The furore over the blackberry scene in the recent Peter Rabbit film (when blackberry allergic Mr McGregor was attacked by the rabbits with blackberries) certainly raised awareness of how food allergens can become a dangerous weapon in the hands of bullies.
Grabbing the opportunity the publicity has offered, Karen Woodford at the Safer Eating Company has launched a petition which she hopes will not only keep the issue alive but will help pull together some much needed data on the extent of allergy bullying.
If more data were available we would be in a much better position to require the police and the government to treat allergy bullying as the crime that it is: a peanut or a meringue forced into the mouth of someone who was anaphylactic to peanut or to egg could could kill them just surely as a knife thrust up through their ribs.
All we know right now is that there are around 11 million children in the UK, approximately 2% of whom have a nut allergy: 220,00 children. There is little in the way of UK figures but this US survey suggests that 40% of children/parents of allergy children have been bullied – which equates to 88,000 children in the UK who may have been allergy bullied. And there is one case currently going through the courts in the UK of 13 year-old who died, quite possibly died as a result of allergy bullying.
What we need are more statistics. We need the police to treat allergy bullying as a serious crime and to record incidents of it so that we can have some understand of the scale of the problem. With these figures we can then press the government to ensure that both the police and schools have the powers to treat allergy bullying as the crime that it genuinely is.
Meanwhile, we need to raise awareness amongst the non-allergic population of how serious allergy bullying can be.
As part of their campaign, Safer Eating is running a blog post by multi allergic Rory Mason illustrating all too clearly the dangers of ignorance – see Pelted with peanuts… with friends like these, hey?
But the first thing is to raise awareness– and who better to do that than the allergy community.
Karen’s petition is already up on Change.org. We all know how powerful these petitions can be so let’s get it some serious numbers.
Please, everyone, blog about it, Facebook it (Safer Eating), Instagram it (@safereatingco), Tweet about it (#AllergyBullying) , talk about it, write about it.
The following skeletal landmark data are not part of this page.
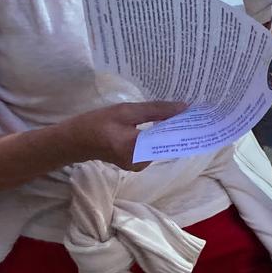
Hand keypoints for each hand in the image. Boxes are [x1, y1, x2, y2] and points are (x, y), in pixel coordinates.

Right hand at [66, 100, 185, 171]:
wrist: (72, 141)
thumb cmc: (95, 123)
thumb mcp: (125, 111)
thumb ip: (155, 110)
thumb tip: (184, 108)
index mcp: (136, 149)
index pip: (169, 137)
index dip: (185, 124)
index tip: (199, 113)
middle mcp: (141, 162)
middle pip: (166, 141)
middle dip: (177, 126)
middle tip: (190, 109)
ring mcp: (138, 165)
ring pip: (160, 144)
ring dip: (167, 130)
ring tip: (177, 113)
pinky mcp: (135, 162)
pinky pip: (152, 147)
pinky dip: (157, 135)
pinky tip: (160, 123)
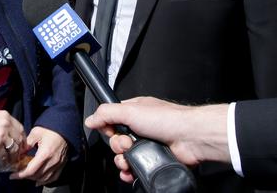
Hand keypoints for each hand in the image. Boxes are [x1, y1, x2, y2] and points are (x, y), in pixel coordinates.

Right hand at [0, 111, 26, 167]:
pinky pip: (4, 155)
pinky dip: (4, 160)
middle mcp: (5, 124)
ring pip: (14, 149)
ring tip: (10, 160)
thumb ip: (5, 125)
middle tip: (17, 156)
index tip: (21, 146)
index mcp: (6, 116)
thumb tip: (15, 138)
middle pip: (19, 140)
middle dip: (19, 149)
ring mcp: (1, 134)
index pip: (21, 129)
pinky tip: (2, 161)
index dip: (22, 139)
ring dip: (13, 157)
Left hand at [9, 126, 67, 185]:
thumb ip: (26, 144)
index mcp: (45, 153)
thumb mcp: (35, 133)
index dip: (20, 175)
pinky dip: (45, 181)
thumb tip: (18, 154)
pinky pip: (53, 177)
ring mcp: (58, 164)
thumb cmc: (49, 129)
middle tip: (17, 173)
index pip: (31, 170)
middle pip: (37, 176)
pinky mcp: (62, 165)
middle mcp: (52, 161)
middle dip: (25, 176)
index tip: (12, 175)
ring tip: (26, 175)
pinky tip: (38, 180)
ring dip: (34, 179)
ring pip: (44, 178)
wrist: (64, 128)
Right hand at [85, 96, 229, 182]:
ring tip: (129, 159)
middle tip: (127, 143)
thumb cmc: (167, 119)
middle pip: (116, 140)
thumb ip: (106, 113)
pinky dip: (131, 171)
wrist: (191, 137)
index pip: (111, 120)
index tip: (111, 130)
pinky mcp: (154, 159)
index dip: (108, 128)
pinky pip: (136, 168)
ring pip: (125, 156)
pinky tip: (130, 171)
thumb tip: (90, 119)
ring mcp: (147, 144)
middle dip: (117, 145)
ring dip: (122, 160)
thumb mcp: (129, 110)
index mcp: (134, 112)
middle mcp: (140, 128)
Let’s not waste the awareness raised (thank you Sony pictures) by the now infamous Peter Rabbit film.
Julie
Allergy bullying
Not food related but I am severely allergic to dogs as well as to many foods. A dog sat on my smart black jacket in a public place I said to the person I was with Oh I’m going to have to wash my jacket now. The dog owner grabbed my jacket rubbed it all over the dog to get as many hairs on it as possible and flung it in my face saying I hope you f-ing die bitch. I reported it to the police. We have to stand up against allergy hate crime!
Michelle
While you can sort of understand – although certainly not condone – why allergy-unaware children might want to make a peanut aware child touch a peanut ‘to see what happens’ – what on earth can motivate that kind of behaviour? Sad… What sort of reaction did you get from then police?
Julie
They took it quite seriously because I did! We managed to get hold of CCTV footage of the incident and took it in to the police. I had a message to say that they had had words with the man who did this and told him to stay away from me and keep his Staffordshire Bull terrier away from me too. The incident made me frightened to go out and gave me nightmares. It involved me going back and forth to the police station, describing the event and then back again to make an official statement . I was told I might have to identify him in a line up and might have to go to court. Viewing the CCTV with the police officer and reliving it in full technicolour was not a pleasant experience. My jacket had a heavy bunch of keys in the pocket which struck me in the chest when he flung it at me, at a site where I suffer the pain of costochondritis. Where the dog hairs hit my face my face swelled with angioedema. This all happened on a day when I had been to the funeral of a very close friend that morning. This happened at the venue where I was attending the wake after the funeral, in front of a group of middle aged ladies and gentlemen all dressed in black and clearly part of a funeral gathering. Not wanting to cause an upset to the other mourners, I excused myself and went outside into the November rain ( now not able to wear my dog hair covered jacket). I went into shock and started crying and shaking. I decided to go straight to the police station only to find that there is no public access to the police station. There is a police desk at the council offices but due to cuts the police desk closes at 5 p.m.! and this was 6 p.m. This is in a town of 60 thousand people. I felt very vulnerable and unsupported at that point. Then quite by chance a young PC came along and found me crying and shaking in the rain . He asked me what was wrong, made some basic notes and someone rang next day to give a crime number. It took effort to pursue this, and was difficult at a time when I was grieving for the loss of my friend, but I was doing it for all of us that suffer with allergies. For all he new his wish for me to die could have come true, if I hadn’t had antihistamines, asthma inhalers etc with me. He was weaponising his dog, to someone who has severe allergies an allergen is as dangerous as a knife. Allergy hate crime needs to be taken very seriously.
Michelle
What a horrendous experience, Julie. And at such time. But thank you for pursuing it with the police – at least that particular police station will now be allergy aware. Was any action taken against the guy?
Karen
Wow I am so sorry. That must have been a horrible and frightening experience for you. You were very brave.